My Parents’ Marriage (from Kathleen’s Memoirs of The Great Depression)

Grandma young adult0007family6homestead (2)The top picture is of Mary Elizabeth Perkins about the time she married.  The second is of Mary Elizabeth and Roscoe Holdaway when they were in their late sixties or early seventies. The third picture is of the Holdaway Homestead in Red River County Texas.  The young blond man in the center with the bicycle was Roscoe.  He was eighteen at the time this was taken.  He was twenty-eight and Mary Elizabeth twenty-two at the time of their marriage. They probably didn’t expect to have children since their first child wasn’t born for six years.  This is the story of their courtship and marriage from the memoirs of their daughter Kathleen.

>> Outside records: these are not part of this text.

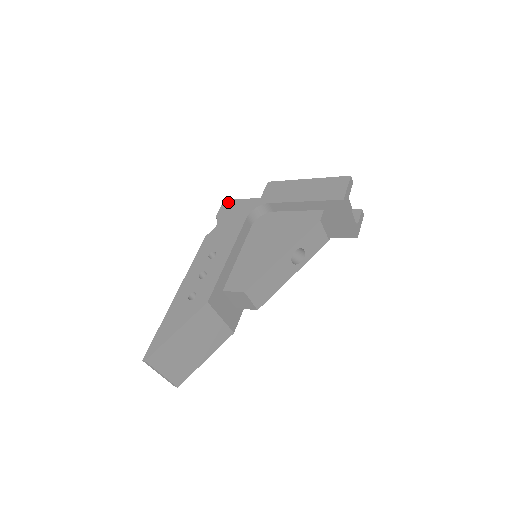
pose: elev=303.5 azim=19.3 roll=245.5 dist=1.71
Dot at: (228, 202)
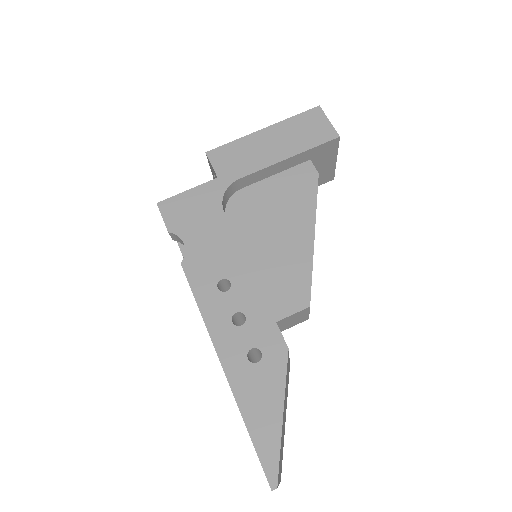
Dot at: (168, 203)
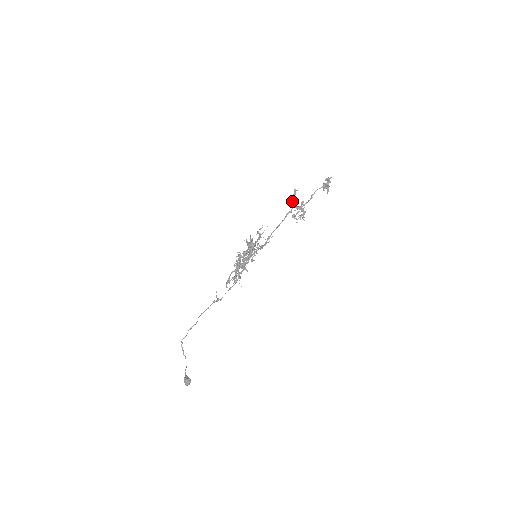
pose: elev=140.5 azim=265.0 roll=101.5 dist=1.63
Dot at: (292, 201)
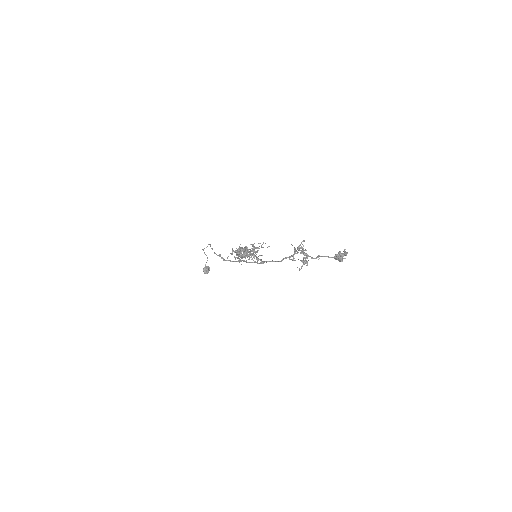
Dot at: occluded
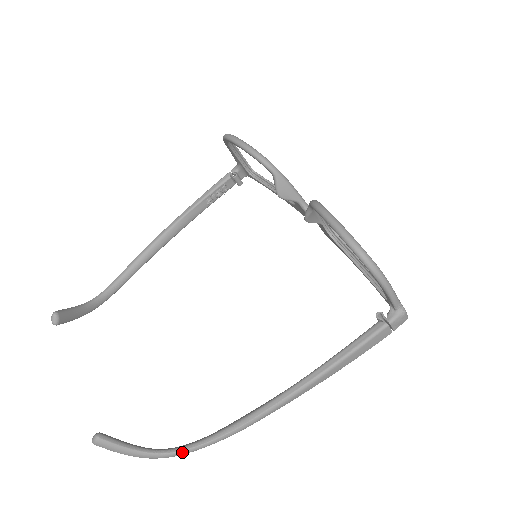
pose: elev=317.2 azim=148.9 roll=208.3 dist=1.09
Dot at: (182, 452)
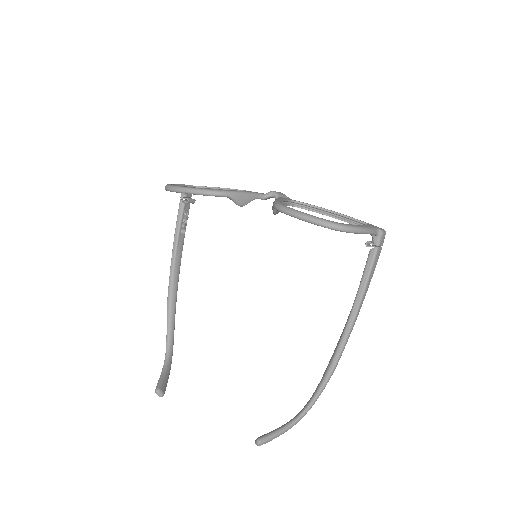
Dot at: (310, 408)
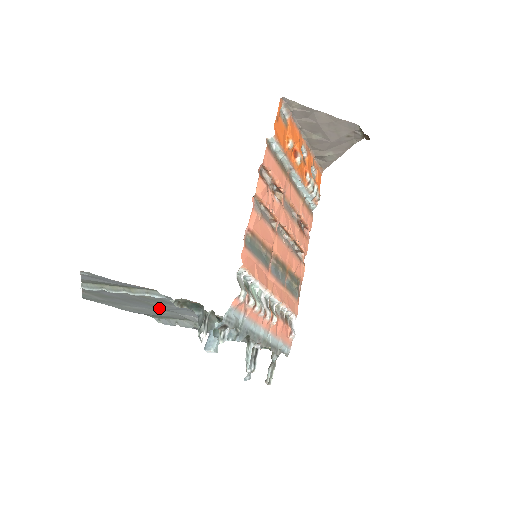
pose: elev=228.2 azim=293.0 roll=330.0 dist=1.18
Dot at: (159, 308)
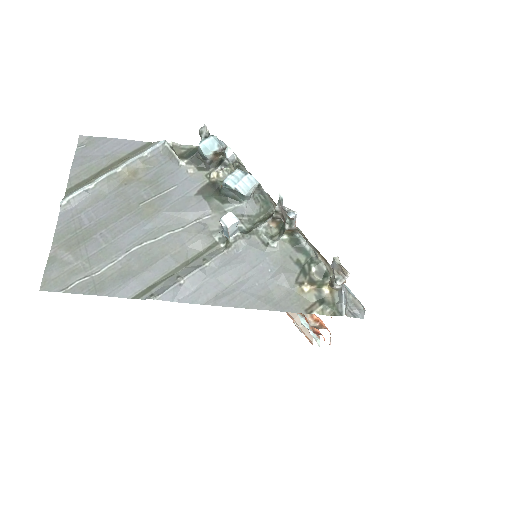
Dot at: (153, 219)
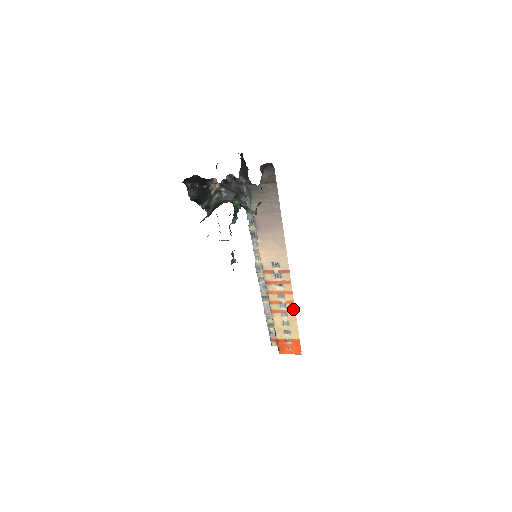
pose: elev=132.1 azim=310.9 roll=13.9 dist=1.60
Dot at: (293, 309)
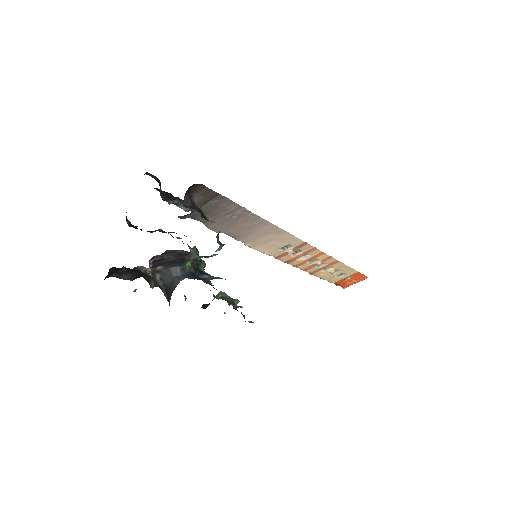
Dot at: (334, 261)
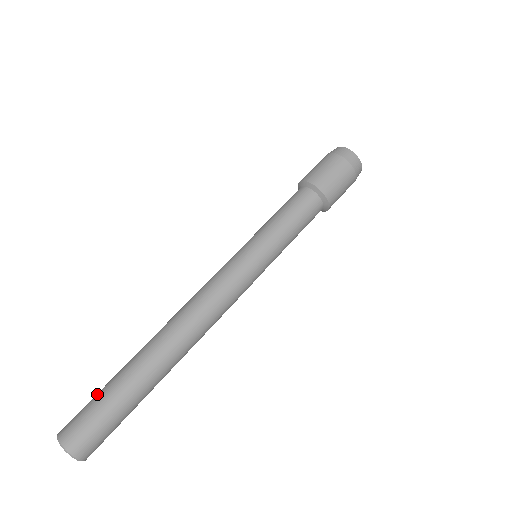
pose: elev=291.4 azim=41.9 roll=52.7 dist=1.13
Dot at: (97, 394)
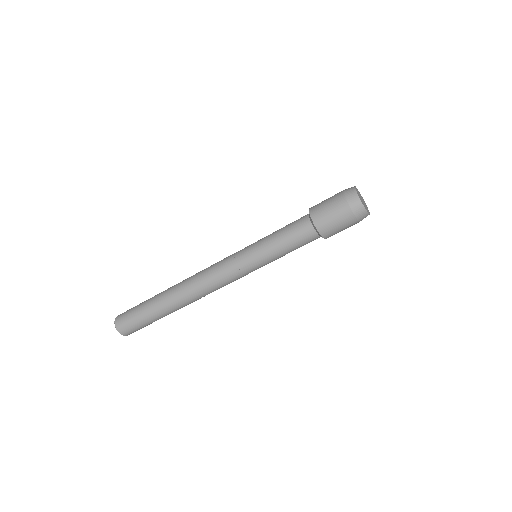
Dot at: (137, 311)
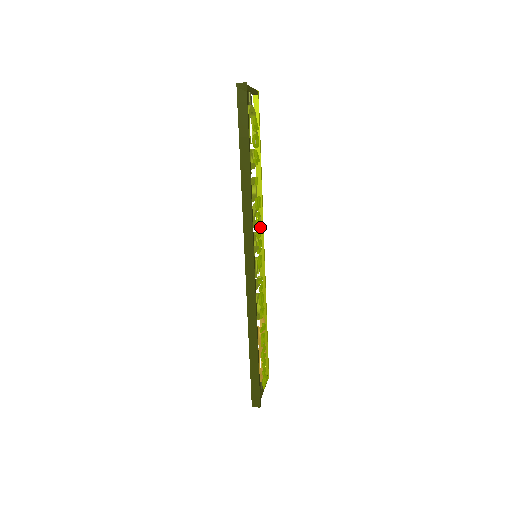
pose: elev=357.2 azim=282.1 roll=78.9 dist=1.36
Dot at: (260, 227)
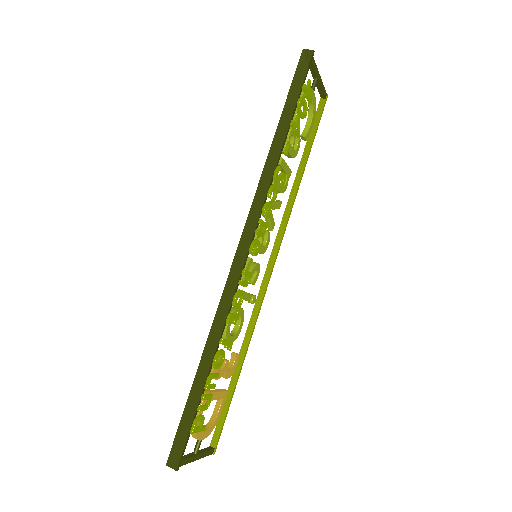
Dot at: (271, 207)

Mama made sure her children were “raised right” but Grandma Perkins was “uppity” and that was a whole different thing.  Back in Virginia, Grandpa was from one of the more prosperous families in their county.  The king had made the original Timothy Gordon Perkins tax collector and granted him hundreds of acres way back in the 1700s and even though it had been subdivided through inheritance numerous times, the Perkin’s family still had more than most.  Grandma’s family had also been well-off to bequeath her a haughty, arrogant attitude, so she and Grandpa had a pretty good start on snobbery when they married.  Grandpa’s inheritance included farm, blacksmith shop, and country store, so they always lived well.  Their children were all educated and enjoyed more opportunities than most.  My mama, Mary Elizabeth Perkins, finished school, qualified as a teacher, and was offered a teaching position at the Volney School, something she’d always dreamed of.  Grandpa was head of the local school board and very proud of her intelligence and accomplishments. He didn’t discourage her from pursuing her education or teacher’s certificate, but when the time came for her to actually accept a teaching position, he stepped in.  Mindful of his social position in the community, he didn’t want anyone to think he couldn’t support his family.  With Grandma Perkin’s encouragement, and most likely at her insistence, he forbade Lizzie to accept the teaching position. Since he was the head of the school board that put an end to it.  He felt it was his right to make decisions for those under his roof.  He set Lizzie up in the butter and egg business to sell through his store, “giving” her some income and a lady-like pastime, but making sure she stayed in her place at home, church, and the community.  It was high time she settled down and married Steve Gould who’d been chasing her for a couple of years.  Steve was not only the postmaster: he would inherit his father’s rich valley farm, so was quite a catch.  There was no need for Lizzie to play at teaching and miss a chance like this.  Grandma and Grandpa much preferred the affiliation with the socially-prominent Gould family to the possibility of Lizzie becoming an “old-maid school-teacher.”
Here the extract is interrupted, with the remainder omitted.